Michigan Football: 5 questions for Wolverines against Rutgers
Can Michigan stop Rutgers’ read-option?
Aside from Rutgers stopping Michigan’s rushing attack last year, one of the most frustrating things that Rutgers did was their annoying read-option offense.
The read-option has been kind of an Achilles Heel for Michigan’s defense throughout the Harbaugh era as it has burned Michigan’s defense too many times to count.
Literally, all Michigan needs to do to stop the read-option is maintain discipline, watch the football, not the football player, and tackle.
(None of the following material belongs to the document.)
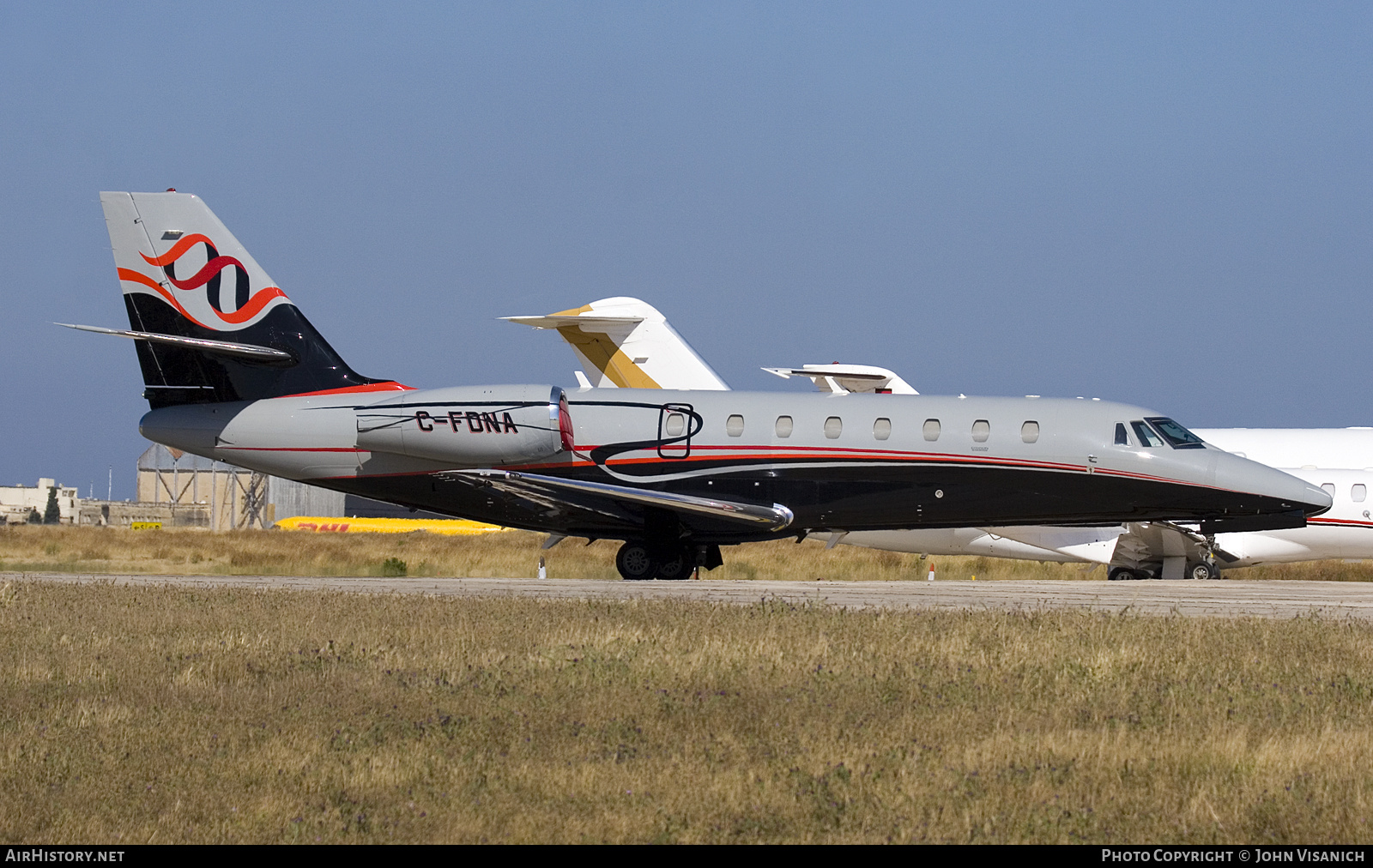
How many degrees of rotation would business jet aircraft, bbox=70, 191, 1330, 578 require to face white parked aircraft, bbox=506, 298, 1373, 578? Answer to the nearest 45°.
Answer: approximately 45° to its left

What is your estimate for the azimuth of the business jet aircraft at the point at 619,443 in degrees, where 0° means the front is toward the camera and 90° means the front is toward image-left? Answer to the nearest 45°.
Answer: approximately 270°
It’s really that simple.
Obviously, it’s not been that simple and easy for Michigan’s defense, as they would have figured it out by now, but hopefully, Saturday night is the start of figuring it out.
If Michigan stops Rutgers’ rushing attack, the game is over. Rutgers can’t throw the football down the field, so Michigan really needs to worry about stopping the run, whether it be quarterback keeps or a handoff or a toss to the running back.
Overall, I expect Michigan football to take a quarter to figure things out. I think they will have the ball for a long period of time in the first quarter, in a low-scoring game, and then will turn it up every quarter after that.
I don’t think Rutgers will slow down Michigan’s rushing attack to the level that they did last year (with Michigan barely eclipsing 100 yards on the ground as a team) but I think Rutgers will slow it down a little bit (Blake Corum will still rush for over 100 yards though).
I think Michigan won’t have much trouble in the red zone in this game. U-M will be more creative.
Harbaugh said Andrel Anthony needed to get more involved in the offense, so I think he gets more targets in this one and Michigan wins 42-10.